Scotland’s Climate March was part of a global campaign for action in advance of next week’s United Nations talks in Paris, where international leaders will attempt to hammer out a deal on cutting greenhouse gas emissions.
Campaigners are urging the Scottish and UK governments to push for strong plans to cut emissions and support countries in the developing world that will suffer most from climate change.
The march was organised by Stop Climate Chaos Scotland, a coalition of 60 organisations that came together to campaign on climate change.
Patrick Harvie MSP, co-convener of the Scottish Greens, said Scotland could lead the way in the transition from fossil fuels to a low-carbon economy.
He said: “The negotiations in Paris must strike a bold deal to protect our society.
“The trend of rising global temperatures is clear and the impact will be felt by the poorest people in the world. The pollution that has caused this is the responsibility of developed nations such as ours.
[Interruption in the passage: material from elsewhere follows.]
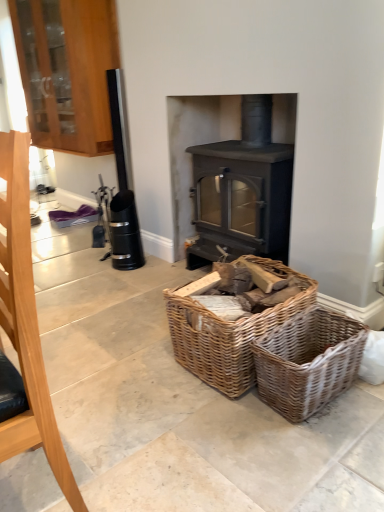
Where is `free space between brushed metal fireplace tool at left and woven wood basket at center`? free space between brushed metal fireplace tool at left and woven wood basket at center is located at coordinates (145, 424).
“The scientific consensus is clear - we need to leave fossil fuels in the ground if we’re to limit the damage that climate change will cause. And the economic case is growing - when even the governor of the Bank of England warns that investing in fossil fuels risks devastating the economy, it’s simply not credible for governments to drag their feet.
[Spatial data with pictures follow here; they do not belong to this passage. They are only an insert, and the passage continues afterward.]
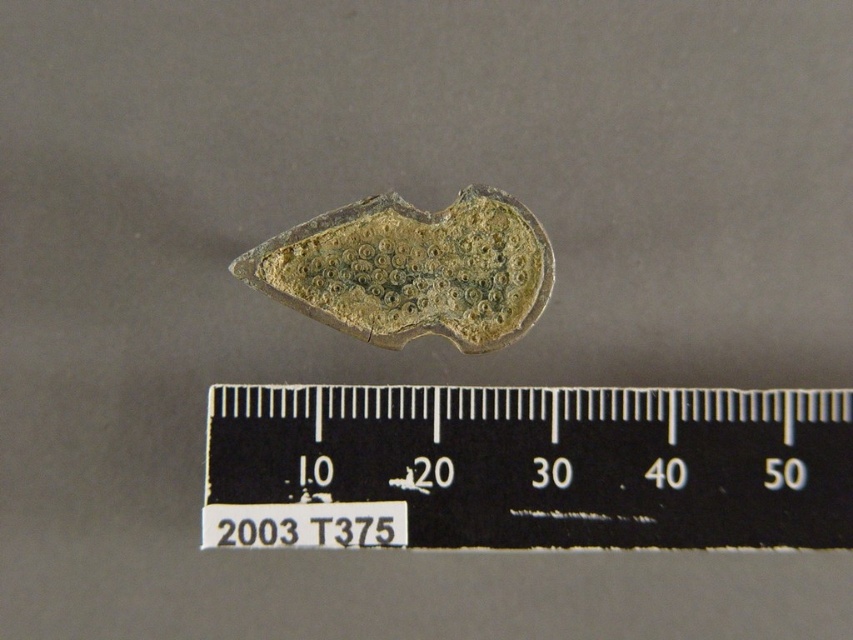
Question: Which of the following is the farthest from the observer?

Choices:
 (A) black plastic ruler at center
 (B) green patina metal at center

Answer: (B)

Question: Can you confirm if black plastic ruler at center is bigger than green patina metal at center?

Choices:
 (A) yes
 (B) no

Answer: (A)

Question: Which object is farther from the camera taking this photo?

Choices:
 (A) green patina metal at center
 (B) black plastic ruler at center

Answer: (A)

Question: Can you confirm if black plastic ruler at center is thinner than green patina metal at center?

Choices:
 (A) yes
 (B) no

Answer: (B)

Question: Which point is closer to the camera?

Choices:
 (A) black plastic ruler at center
 (B) green patina metal at center

Answer: (A)

Question: Is black plastic ruler at center below green patina metal at center?

Choices:
 (A) yes
 (B) no

Answer: (A)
“Scotland has the resources and the talent to lead the way. We can have many more jobs than currently exist in oil and gas if we prioritise decommissioning, renewables and energy efficient housing.”
Marchers gathered at The Meadows at 12pm before heading to the Ross Bandstand in Princes Street Gardens for a rally and live music hosted by comedian and actor Hardeep Singh Kohli.
Marchers, who gathered in the rain, were asked to wear bright colours and unite around the slogan Climate, Justice and Jobs.
Tom Ballantine, chair of Stop Climate Chaos Scotland, said: “We’re proud that so many people in Scotland are coming together to show they care about the fate of others across the world and that they want to protect the planet that we all rely on. It’s an uplifting message of solidarity that must now be matched by our politicians.
“We need Nicola Sturgeon and David Cameron to use their influence to push for the strongest and most ambitious deal possible at Paris.”
Scottish Labour’s environmental justice spokeswoman, Sarah Boyack, said her party in Government at Holyrood would deliver regulatory change to make warm homes that tackle climate change “a 21st century reality”.
She said: “These are worrying and challenging times for renewables, so the SNP Government needs to redouble its efforts to get on with tackling climate change. Without the political will to support low carbon heat and power, we won’t tackle fuel poverty and Scottish companies will miss out on becoming leaders in making this globally important technology commercially viable.”
Environment Minister Aileen McLeod said: “It is crucial that the message from this march reaches all the way to Paris - that Scotland wants and expects an ambitious and fair climate treaty to be agreed.
“The stakes really could not be higher and it is fair to say that our future and that of generations to come, depends on a successful outcome.
“Scotland not only takes a message to Paris but we offer a model of what can be done to tackle climate change. In the countdown to these negotiations the Scottish Government has been promoting Scotland’s actions on climate change to the international community.”